Scali ferroviari, il Consiglio comunale respinge l’accordo
Il 2015 si chiude purtroppo con una brutta notizia sull’Accordo di Programma tra Ferrovie dello Stato e Comune di Milano: il provvedimento, che già non era passato il 3 dicembre per mancanza del quorum, è
Il 2015 si chiude purtroppo con una brutta notizia sull’Accordo di Programma tra Ferrovie dello Stato e Comune di Milano: il provvedimento, che già non era passato il 3 dicembre per mancanza del quorum, è stato respinto mercoledì 9 dicembre con 23 voti contrari a fronte di 21 a favore.
Per il no si sono espressi anche alcuni esponenti della maggioranza, a partire dai consiglieri della Sinistra per Pisapia, Basilio Rizzo e Anita Sonego, fino ai consiglieri Roberto Biscardini (Gruppo Misto), Marco Cappato (Radicali) e Raffaele Grassi (IdV). Una votazione che, nonostante i tentativi del sindaco Pisapia di sminuirne la portata, parlando di un semplice “incidente di percorso”, ha di fatto scosso molto l’amministrazione cittadina. Diverse sono state le motivazioni che hanno portato i 5 consiglieri a votare no; queste sono sia di natura tecnica – piano troppo “debole”, indici di edificabilità ancora troppo alti, poche case popolari o ad affitto calmierato; sia di natura politica – non sono state fatte commissioni a riguardo, scarsa partecipazione della cittadinanza. Motivazioni completamente respinte dall’ex assessore all’Urbanistica e vicesindaco Ada Lucia De Cesaris e dall’assessore Pierfrancesco Maran nell’incontro pubblico tenutosi martedì 15 dicembre presso il CdZ3. I due esponenti della giunta hanno spiegato che nel 2013 si sono tenute due commissioni in Consiglio comunale, dove sono state accolte tutte le proposte di migliorie al Piano.
Rispetto alla bozza precedente della giunta Moratti, questo accordo avrebbe previsto, inoltre, una riduzione del 33% dell’edificabilità portando la superficie da edificare da 822mila mq a 676mila mq (tra questi sono compresi circa 11mila alloggi di edilizia sociale), a vantaggio degli spazi pubblici, in particolare ad uso parco, che sarebbero saliti a 595mila mq (pari a una volta e mezzo il Parco Sempione). Un rapporto, quindi, mai stato così vantaggioso per il verde. La ripartizione, inoltre, non sarebbe stata fatta in modo uniforme per ogni scalo, ma sarebbe stato ragionato in base alla conformazioni dei quartieri limitrofi e alle esigenze emerse durante i tanti incontri aperti alla cittadinanza fatti nelle diverse zone, con la collaborazione del Politecnico di Milano.
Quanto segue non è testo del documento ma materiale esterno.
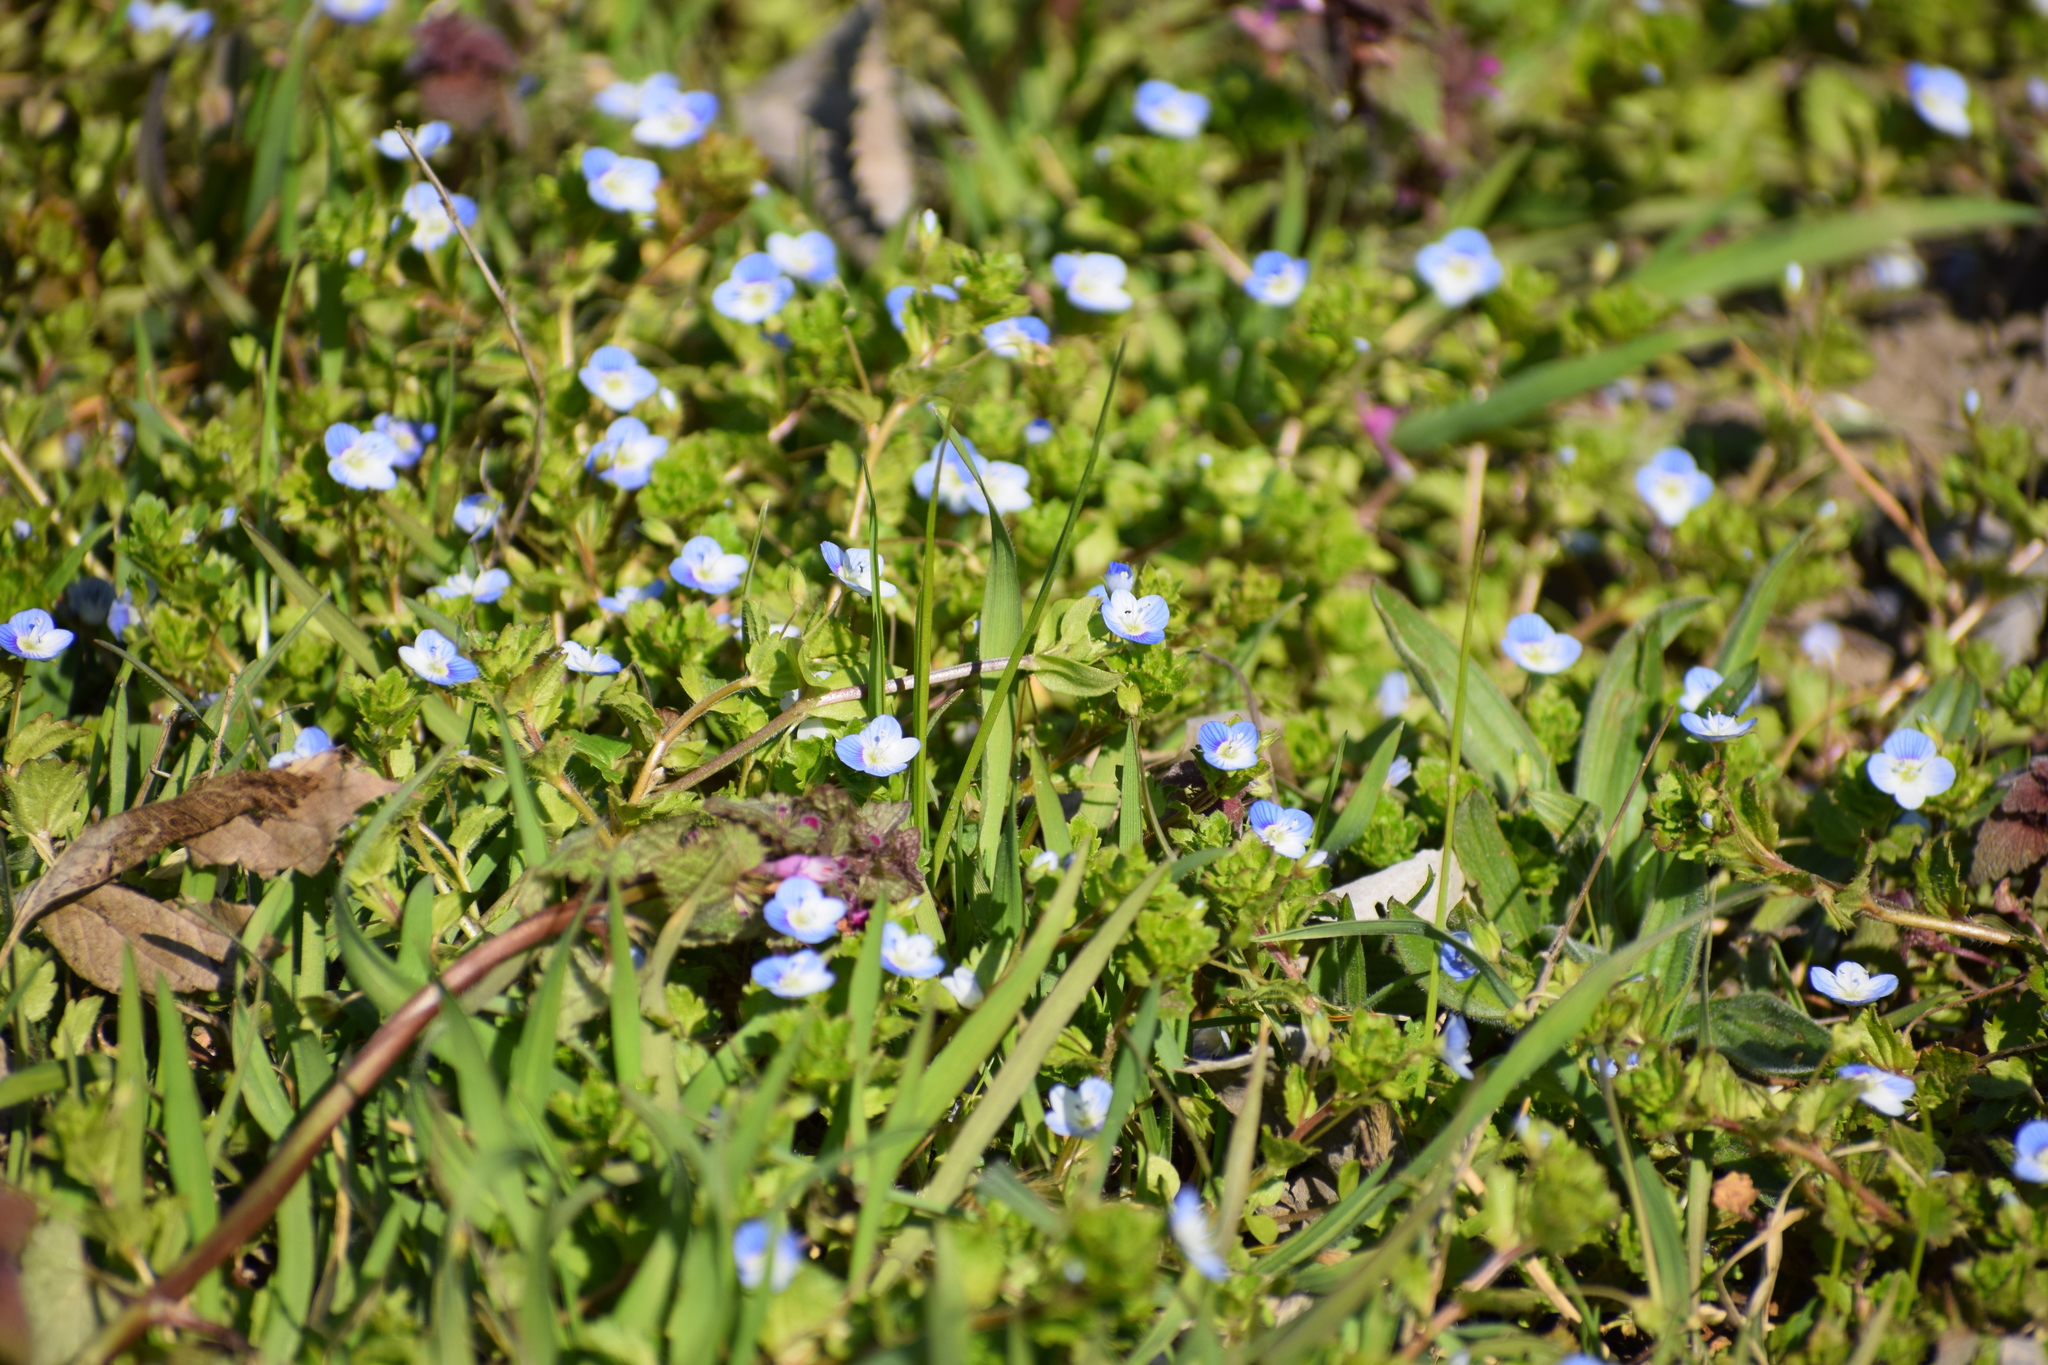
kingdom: Plantae
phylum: Tracheophyta
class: Magnoliopsida
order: Lamiales
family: Plantaginaceae
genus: Veronica
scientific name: Veronica persica
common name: Common field-speedwell
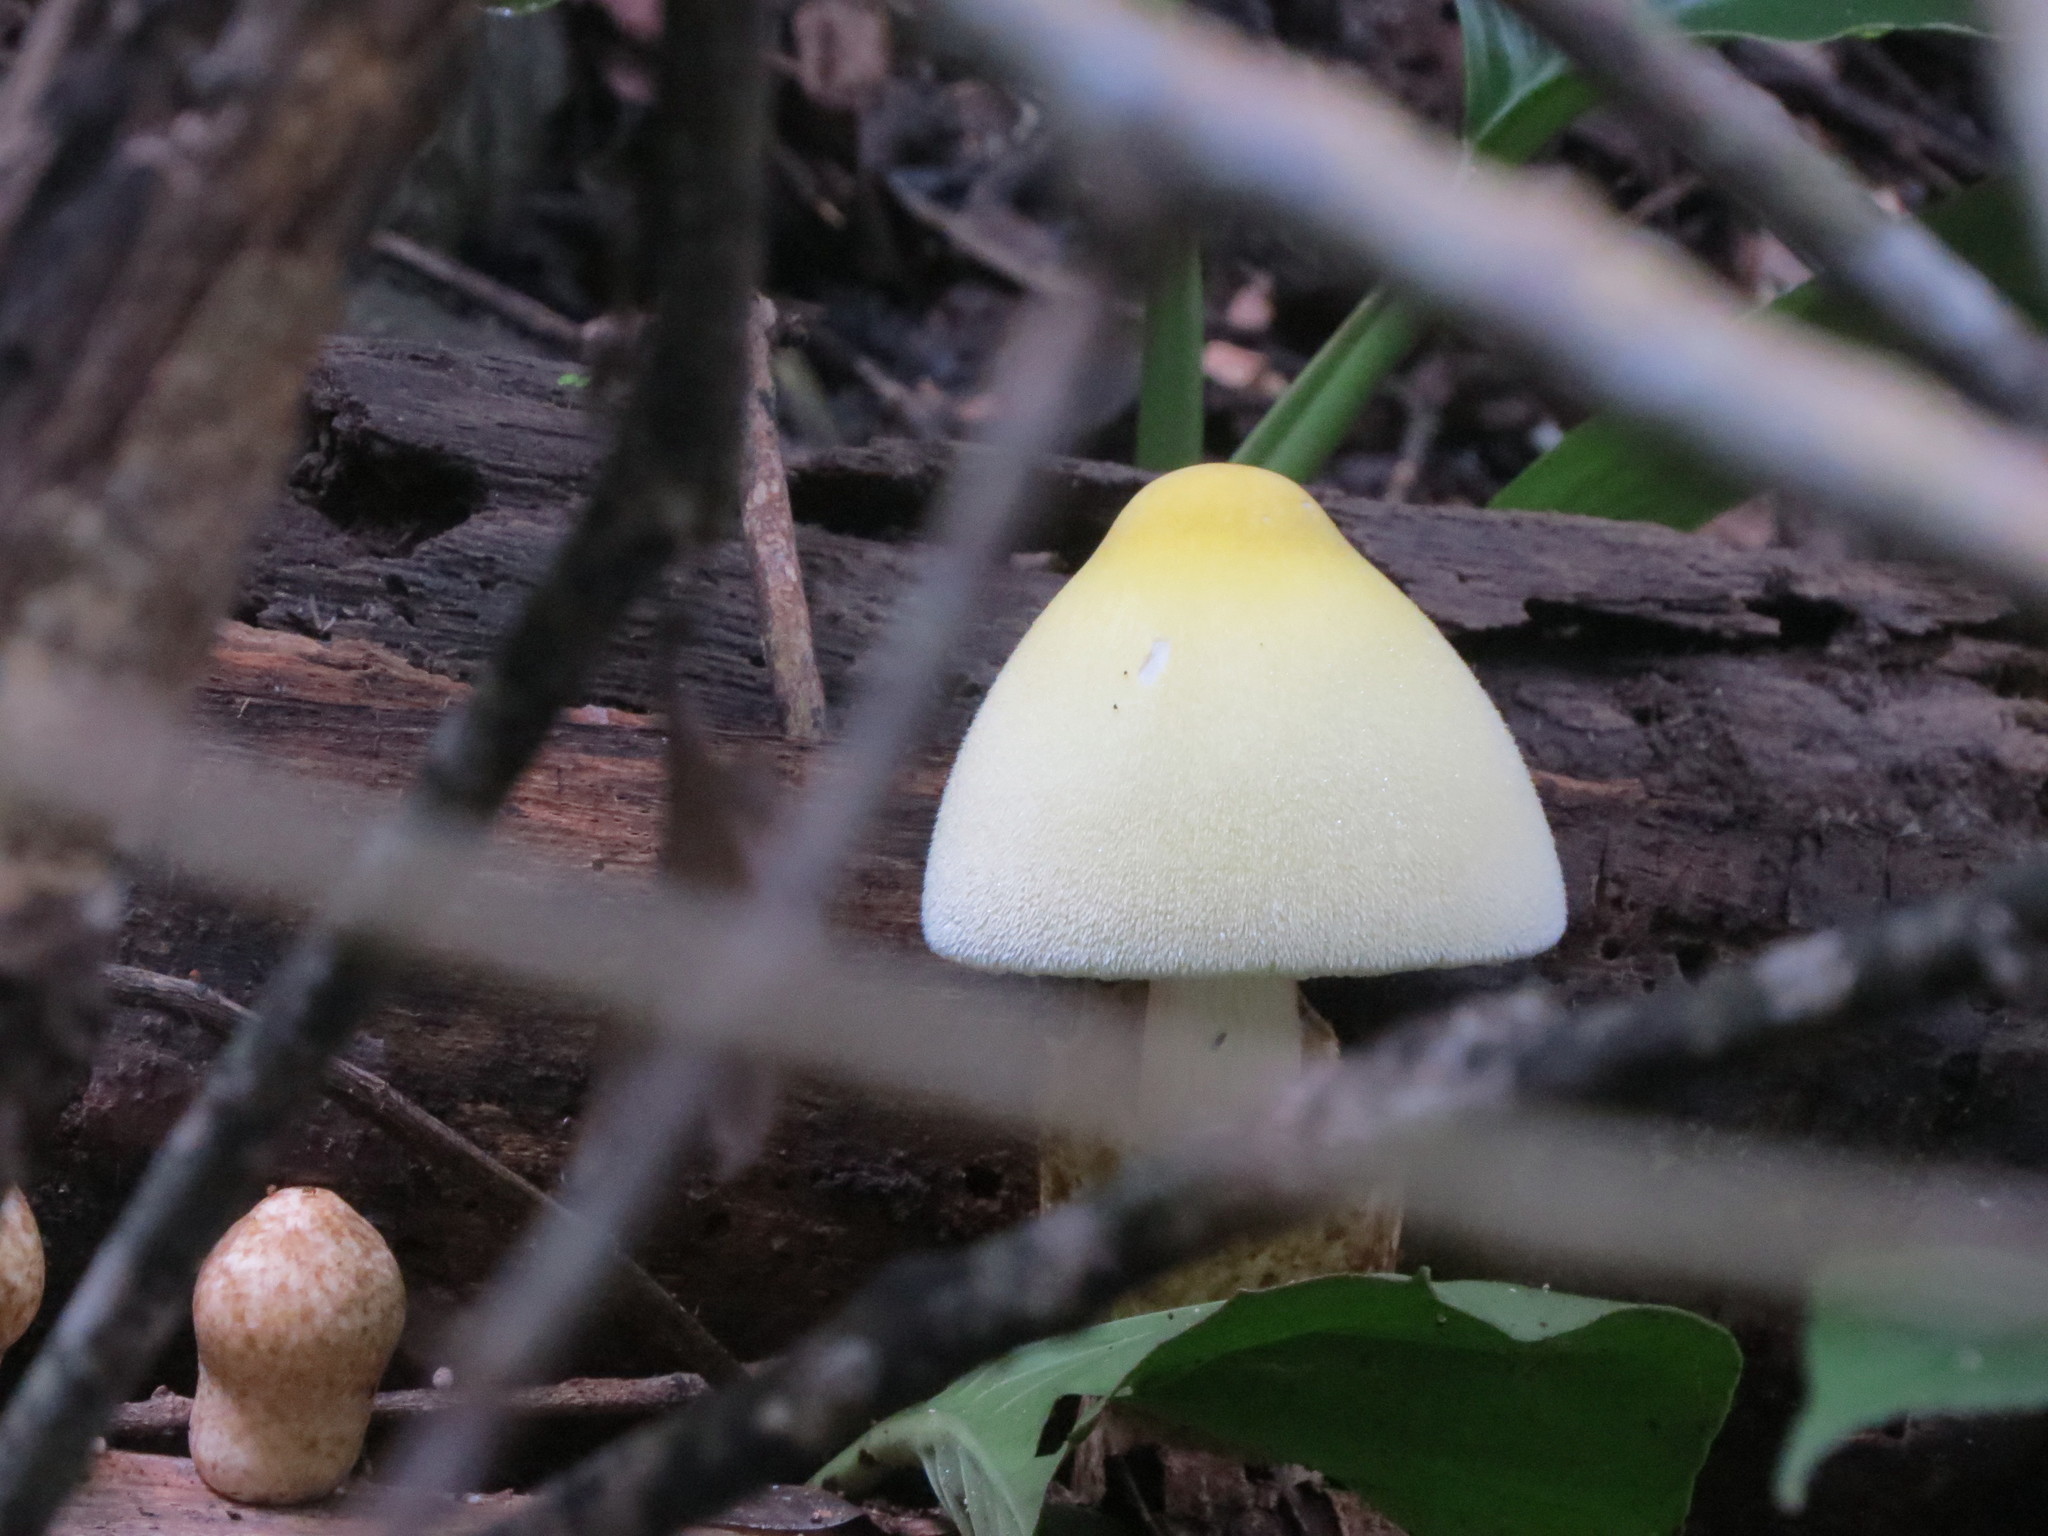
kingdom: Fungi
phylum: Basidiomycota
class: Agaricomycetes
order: Agaricales
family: Pluteaceae
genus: Volvariella
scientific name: Volvariella bombycina
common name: Silky rosegill
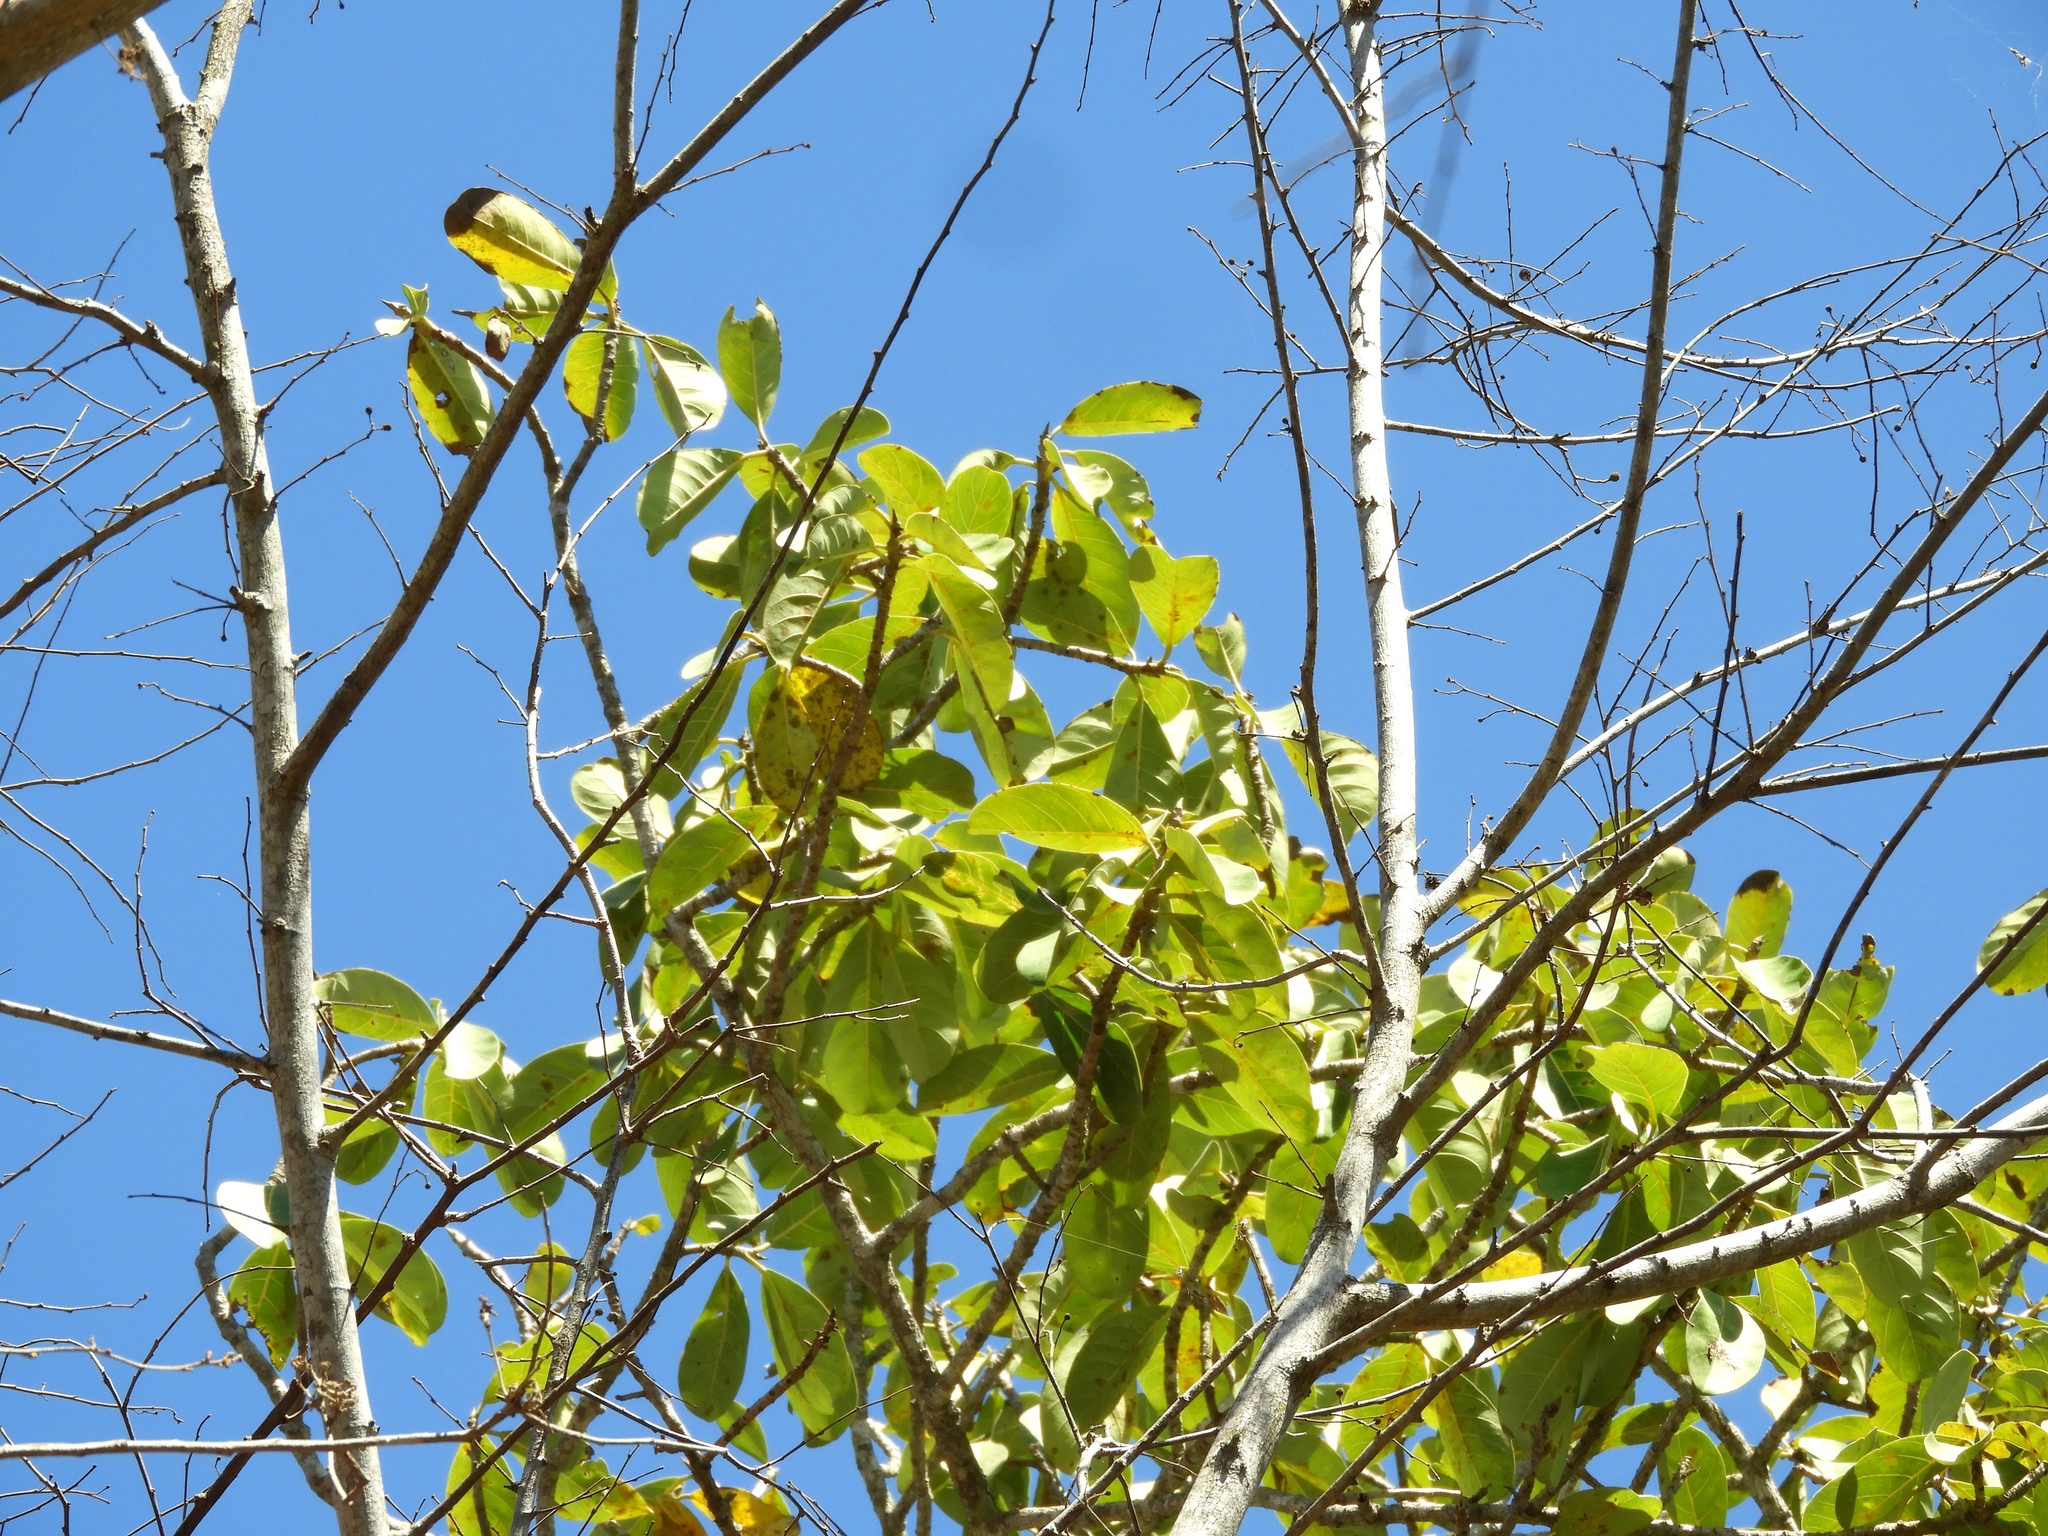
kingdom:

Questo avrebbe portato a trasformare lo scalo San Cristoforo in un grande parco urbano, lo scalo di Porta Genova in un polo terziario di ricucitura tra i Navigli e la zona Tortona e lo scalo di Porta Romana in un mix tra residenze, terziario e verde, eliminando definitivamente la barriera creata dallo scalo stesso.
Un altro punto di forza dell’AdP sarebbe stato anche l’esborso che il gruppo FS avrebbe dovuto dare al Comune una volta firmato l’accordo: 50 milioni di euro da destinare subito al potenziamento del trasporto pubblico su ferro come nuove fermate (Tibaldi e Stephenson), riqualificazioni delle esistenti (Porta Romana, San Cristoforo, Romolo, Rogoredo, Greco Pirelli) e uno studio di potenziamento dell’anello ferroviario esistente, affinché diventasse un vero servizio di trasporto pubblico urbano ad alta frequenza, da integrarsi alle linee metropolitane. Il no dei 5 consiglieri, quindi, è stato sicuramente una posizione molto forte, che ha fermato un processo di recupero molto favorevole nei confronti della città. È un processo che non potrà arrestarsi definitivamente, quindi sarà, molto probabilmente, rimandato alla prossima amministrazione comunale.